If you recall, David Kirby claimed the new CDC data would support his hypothesis that the Hepatitis B vaccine caused an upsurge. Mr. Kirby mistakenly assumed that the 1% figure would be for the 1996 birth cohort. Mr Kirby then correlated the jump from 1 in 150 to 1 in 100 with the uptake of HepB vaccination in that birth cohort. He stated (incorrectly, we now know):

But according to the CDC’s National Immunization Survey (which also includes parental telephone interviews), only 8% of infant children received the Hep B vaccine in 1992, when that birth cohort showed an ASD rate of 67-per-10,000.

By 1994, the number of children receiving Hep B vaccine had reached just 27% — and the cohort showed a similar ASD rate.

But the Hep B coverage rate had risen to 82% by 1996, when that cohort’s ASD rate rose to around 100-per-10,000.

So, there was a smaller jump that correlates with the uptake in HepB in the 1994 cohort–the rate increased from 0.66% (1994) to 0.80% (1996). Then, two years later, there is a similar jump, from 0.80% (1996) to 0.90%. But, this time without the big increase in HepB vaccination.

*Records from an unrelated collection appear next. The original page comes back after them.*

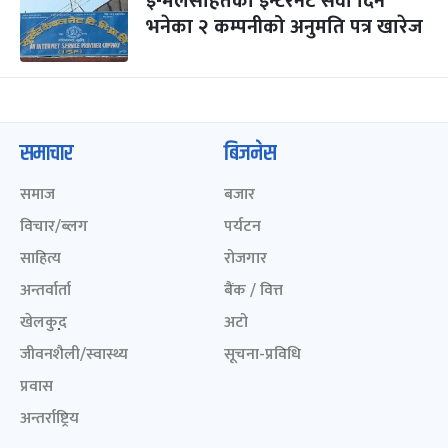
इ-मेलसहितको इन्टरनेट सेवा दिने
भनेका २ कम्पनीको अनुमति पत्र खारेज
समाचार
बिजनेस
समाज
बजार
विचार/ब्लग
पर्यटन
साहित्य
रोजगार
अन्तर्वार्ता
बैंक / वित्त
खेलकुद़़
अटो
जीवनशैली/स्वास्थ्य
सूचना-प्रविधि
प्रवास
अन्तर्राष्ट्रिय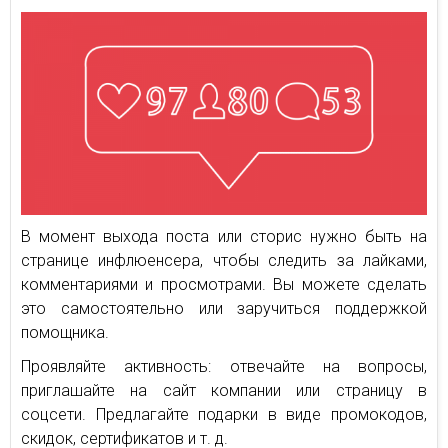
В момент выхода поста или сторис нужно быть на
странице инфлюенсера, чтобы следить за лайками,
комментариями и просмотрами. Вы можете сделать
это самостоятельно или заручиться поддержкой
помощника.
Проявляйте активность: отвечайте на вопросы,
приглашайте на сайт компании или страницу в
соцсети. Предлагайте подарки в виде промокодов,
скидок, сертификатов и т. д.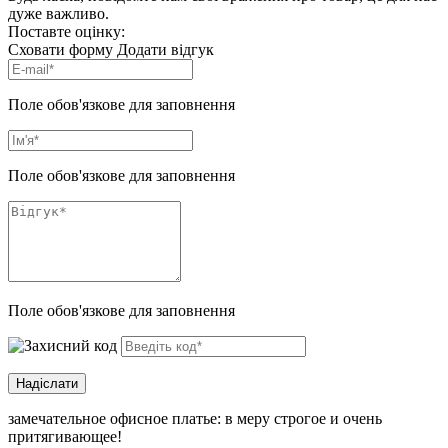
дуже важливо.
Поставте оцінку:
Сховати форму
Додати відгук
Поле обов'язкове для заповнення
Поле обов'язкове для заповнення
Поле обов'язкове для заповнення
замечательное офисное платье: в меру строгое и очень
притягивающее!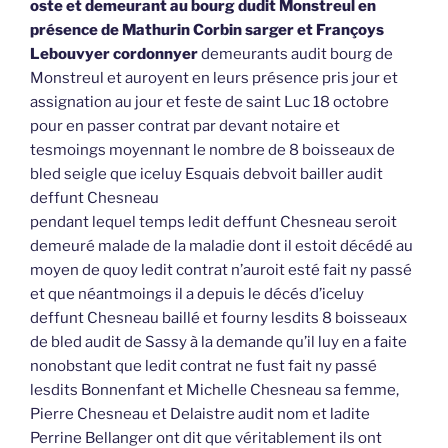
oste et demeurant au bourg dudit Monstreul en
présence de Mathurin Corbin sarger et Françoys
Lebouvyer cordonnyer
demeurants audit bourg de
Monstreul et auroyent en leurs présence pris jour et
assignation au jour et feste de saint Luc 18 octobre
pour en passer contrat par devant notaire et
tesmoings moyennant le nombre de 8 boisseaux de
bled seigle que iceluy Esquais debvoit bailler audit
deffunt Chesneau
pendant lequel temps ledit deffunt Chesneau seroit
demeuré malade de la maladie dont il estoit décédé au
moyen de quoy ledit contrat n’auroit esté fait ny passé
et que néantmoings il a depuis le décés d’iceluy
deffunt Chesneau baillé et fourny lesdits 8 boisseaux
de bled audit de Sassy à la demande qu’il luy en a faite
nonobstant que ledit contrat ne fust fait ny passé
lesdits Bonnenfant et Michelle Chesneau sa femme,
Pierre Chesneau et Delaistre audit nom et ladite
Perrine Bellanger ont dit que véritablement ils ont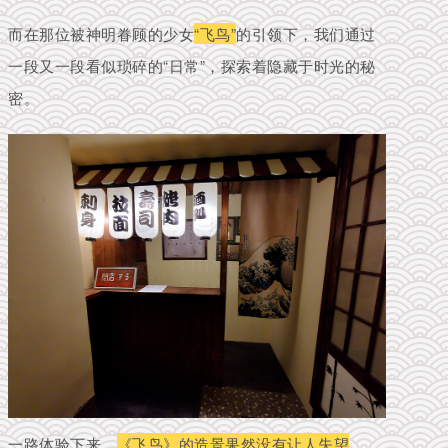
而在那位被神明眷顾的少女
“飞鸟”
的引领下，我们通过
一段又一段看似琐碎的“日常”，探索着隐藏于时光的秘
密。
一路体验下来，
《飞鸟》的造景果然没有让人失望
。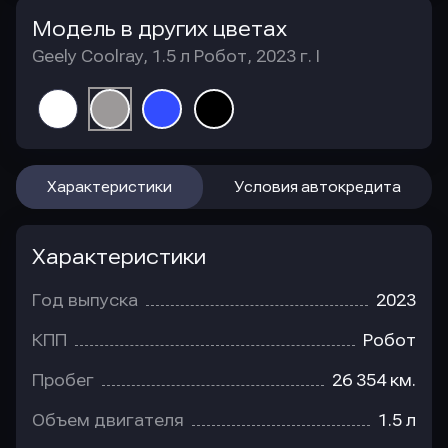
Модель в других цветах
Geely Coolray, 1.5 л Робот, 2023 г. I
Характеристики
Условия автокредита
Характеристики
Год выпуска
2023
КПП
Робот
Пробег
26 354 км.
Объем двигателя
1.5 л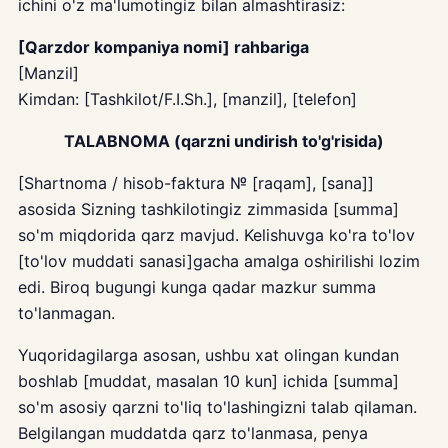
ichini o'z ma'lumotingiz bilan almashtirasiz:
[Qarzdor kompaniya nomi] rahbariga
[Manzil]
Kimdan: [Tashkilot/F.I.Sh.], [manzil], [telefon]
TALABNOMA (qarzni undirish to'g'risida)
[Shartnoma / hisob-faktura № [raqam], [sana]]
asosida Sizning tashkilotingiz zimmasida [summa]
so'm miqdorida qarz mavjud. Kelishuvga ko'ra to'lov
[to'lov muddati sanasi]gacha amalga oshirilishi lozim
edi. Biroq bugungi kunga qadar mazkur summa
to'lanmagan.
Yuqoridagilarga asosan, ushbu xat olingan kundan
boshlab [muddat, masalan 10 kun] ichida [summa]
so'm asosiy qarzni to'liq to'lashingizni talab qilaman.
Belgilangan muddatda qarz to'lanmasa, penya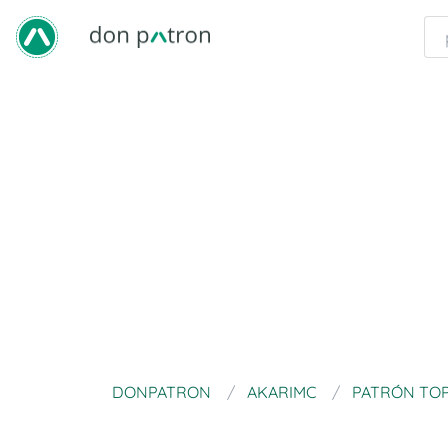
DONPATRON
AKARIMC
PATRÓN TO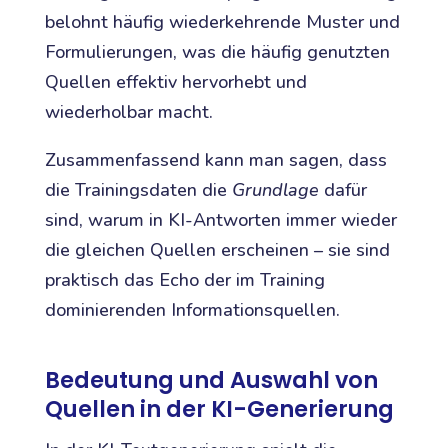
belohnt häufig wiederkehrende Muster und
Formulierungen, was die häufig genutzten
Quellen effektiv hervorhebt und
wiederholbar macht.
Zusammenfassend kann man sagen, dass
die Trainingsdaten die
Grundlage
dafür
sind, warum in KI-Antworten immer wieder
die gleichen Quellen erscheinen – sie sind
praktisch das Echo der im Training
dominierenden Informationsquellen.
Bedeutung und Auswahl von
Quellen in der KI-Generierung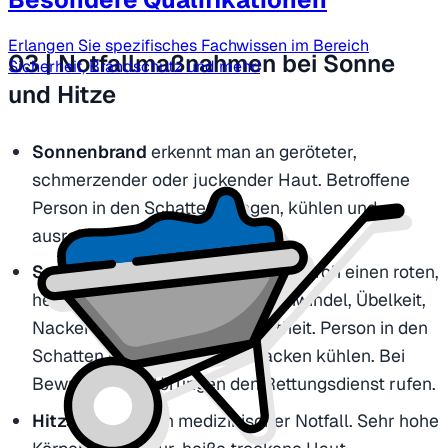
Erlangen Sie spezifisches Fachwissen im Bereich
03 | Notfallmaßnahmen bei Sonne
Sicherheit, Brandschutz und mehr!
und Hitze
Sonnenbrand
erkennt man an geröteter,
schmerzender oder juckender Haut. Betroffene
Person in den Schatten bringen, kühlen und
ausreichend zu trinken geben
Sonnenstich
äußert sich häufig durch einen roten,
heißen Kopf, Kopfschmerzen, Schwindel, Übelkeit,
Nackensteifigkeit oder Verwirrtheit. Person in den
Schatten bringen, Kopf und Nacken kühlen. Bei
Bewusstseinsstörungen den Rettungsdienst rufen.
Hitzschlag
ist ein medizinischer Notfall. Sehr hohe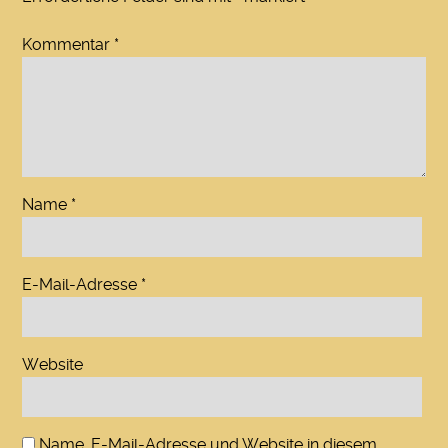
Kommentar
*
Name
*
E-Mail-Adresse
*
Website
Name, E-Mail-Adresse und Website in diesem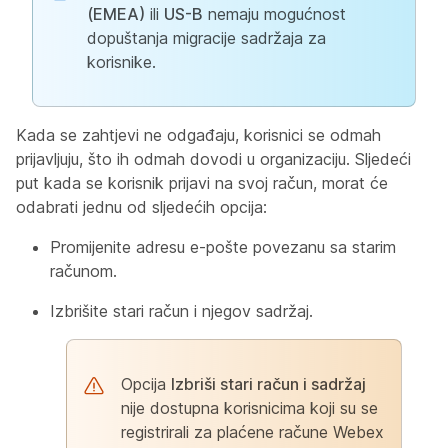
(EMEA)
ili
US-B
nemaju mogućnost
dopuštanja migracije sadržaja za
korisnike.
Kada se zahtjevi ne odgađaju, korisnici se odmah
prijavljuju, što ih odmah dovodi u organizaciju. Sljedeći
put kada se korisnik prijavi na svoj račun, morat će
odabrati jednu od sljedećih opcija:
Promijenite adresu e-pošte povezanu sa starim
računom.
Izbrišite stari račun i njegov sadržaj.
Opcija
Izbriši stari račun i sadržaj
nije dostupna korisnicima koji su se
registrirali za plaćene račune Webex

Not so dramatic a story with the real data. Just a constant rise.

Final words

I hope this highlights some of the information in the study. I wish I had the time to spend to make this summary a bit easier of a read. But, there are other posts to write. Like one talking about Autism Speaks and the way they are capitalizing on the new prevalence numbers with a very deceptive graph.